VQR: i criteri non chiariscono le molte incertezze del processo di valutazione
Confermiamo la nostra richiesta di sospensione e ci riserviamo di adottare ogni azione necessaria alla tutela delle istituzioni e delle professionalità in esse impiegate.
Attendevamo i criteri della VQR per verificare se almeno una parte delle osservazioni venute dalla nostra organizzazione e dalla comunità scientifica fossero state accolte. Spiace appurare che non è così.
Preoccupa molto la penalizzazione degli enti di ricerca a causa di un bando costruito essenzialmente sul modello organizzativo delle università. Va sottolineato non solo la quasi assenza di ricercatori epr tra i gruppi d’esperti della valutazione (GEV) ma che gli stessi criteri risultano inevitabilmente punitivi nei confronti di queste istituzioni. Ricordiamo, inoltre, che i ricercatori degli enti devono presentare un numero doppio di prodotti di ricerca (sei, invece che tre, come per gli universitari), quando non sembra esistere evidenza bibliometrica, né nazionale né internazionale, che la “produttività bibliometrica” degli enti di ricerca non universitari debba essere doppia di quella degli universitari. Ancora di più lascia basiti l’assoluta incertezza circa le modalità adottate per misurare l’output che non può essere fotografato con criteri bibliometrici. Inoltre restano insoluti tutti i problemi riscontrati rispetto alla metodologia adottata per la costruzione dell’analisi bibliometrica valida per tutti i soggetti valutati siano essi enti o atenei. La proposta di una procedura di classificazione a due stadi, senza precedenti e solide basi scientifiche, può dare esiti paradossali mentre la classifica delle riviste basata sulla media di rankings di indicatori è una pratica scientificamente screditata.

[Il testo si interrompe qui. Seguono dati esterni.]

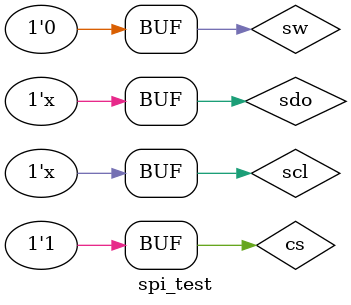
<source format=v>
`timescale 1ns / 1ps


module spi_test;

	// Inputs
	reg sw;
	reg scl;
	reg sdo;
	reg cs;

	// Outputs
	wire ecs;
	wire [15:0] out;

	// Instantiate the Unit Under Test (UUT)
	controller_PmodALS uut (
		.sw(sw), 
		.scl(scl), 
		.sdo(sdo), 
		.cs(cs), 
		.ecs(ecs), 
		.out(out)
	);
always begin
 #5 scl = ~scl;
 end
 always begin
#7 sdo = ~sdo;
 end
	initial begin
		// Initialize Inputs
		sw = 1;
		scl = 0;
		sdo = 1;
		cs = 0;
	           
		// Add stimulus here
		# 55 cs = 0;
		# 300 sw = 0;
 		# 100 cs = 1;
	end
      
endmodule


</source>
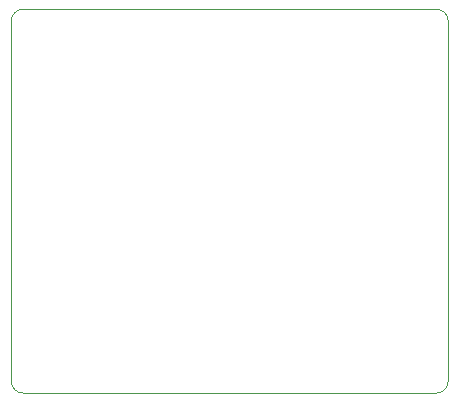
<source format=gbr>
%TF.GenerationSoftware,KiCad,Pcbnew,9.0.6*%
%TF.CreationDate,2026-02-27T13:09:19-08:00*%
%TF.ProjectId,C3_GestureDriver,43335f47-6573-4747-9572-654472697665,rev?*%
%TF.SameCoordinates,Original*%
%TF.FileFunction,Profile,NP*%
%FSLAX46Y46*%
G04 Gerber Fmt 4.6, Leading zero omitted, Abs format (unit mm)*
G04 Created by KiCad (PCBNEW 9.0.6) date 2026-02-27 13:09:19*
%MOMM*%
%LPD*%
G01*
G04 APERTURE LIST*
%TA.AperFunction,Profile*%
%ADD10C,0.050000*%
%TD*%
G04 APERTURE END LIST*
D10*
X51000000Y-150000000D02*
G75*
G02*
X50000000Y-149000000I0J1000000D01*
G01*
X51000000Y-117500000D02*
X86000000Y-117500000D01*
X87000000Y-149000000D02*
G75*
G02*
X86000000Y-150000000I-1000000J0D01*
G01*
X87000000Y-118500000D02*
X87000000Y-149000000D01*
X50000000Y-149000000D02*
X50000000Y-118500000D01*
X86000000Y-117500000D02*
G75*
G02*
X87000000Y-118500000I0J-1000000D01*
G01*
X50000000Y-118500000D02*
G75*
G02*
X51000000Y-117500000I1000000J0D01*
G01*
X86000000Y-150000000D02*
X51000000Y-150000000D01*
M02*

</source>
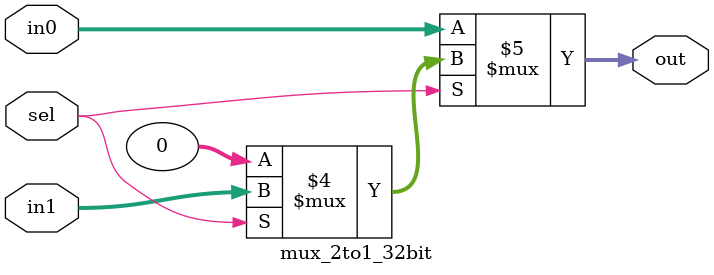
<source format=v>
module mux_2to1_32bit (
    input wire [31:0] in0, // Input 0
    input wire [31:0] in1, // Input 1
    input wire sel, // 1-bit select signal
    output wire [31:0] out // Output
);

    assign out = (sel == 1'b0) ? in0 :
                 (sel == 1'b1) ? in1 :
                 31'b0; // Default case

endmodule

</source>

A queste gravi anomalie si somma il rischio che sulla base delle future classifiche VQR si arrivi non solo a ripartire le risorse del fondo ordinario 2013 per università ed enti ma anche a chiudere sedi o istituti. Tutto ciò mentre le agenzie di valutazione straniere (per esempio Regno Unito e Australia) producono solo “quality profiles”, rifiutandosi in modo assoluto di fornire classifiche.
Sembra che questa procedura sia sempre più condizionata da un pregiudizio negativo nei confronti della qualità della produzione scientifica italiana, a dispetto dei dati bibliometrici che mostrano che l’impatto scientifico della quasi totalità degli atenei statali sta sopra la media mondiale.
Non possiamo fare altro che confermare il nostro giudizio e la nostra richiesta di sospensione al fine di consentire, quanto meno, l’integrazione del bando relativamente alle mancanze sottolineate.
A fronte dei molteplici rischi e in mancanza di risposte da parte del Ministero saremo costretti ad adottare tutte le misure necessarie a tutela delle istituzioni e del lavoro in esse svolto.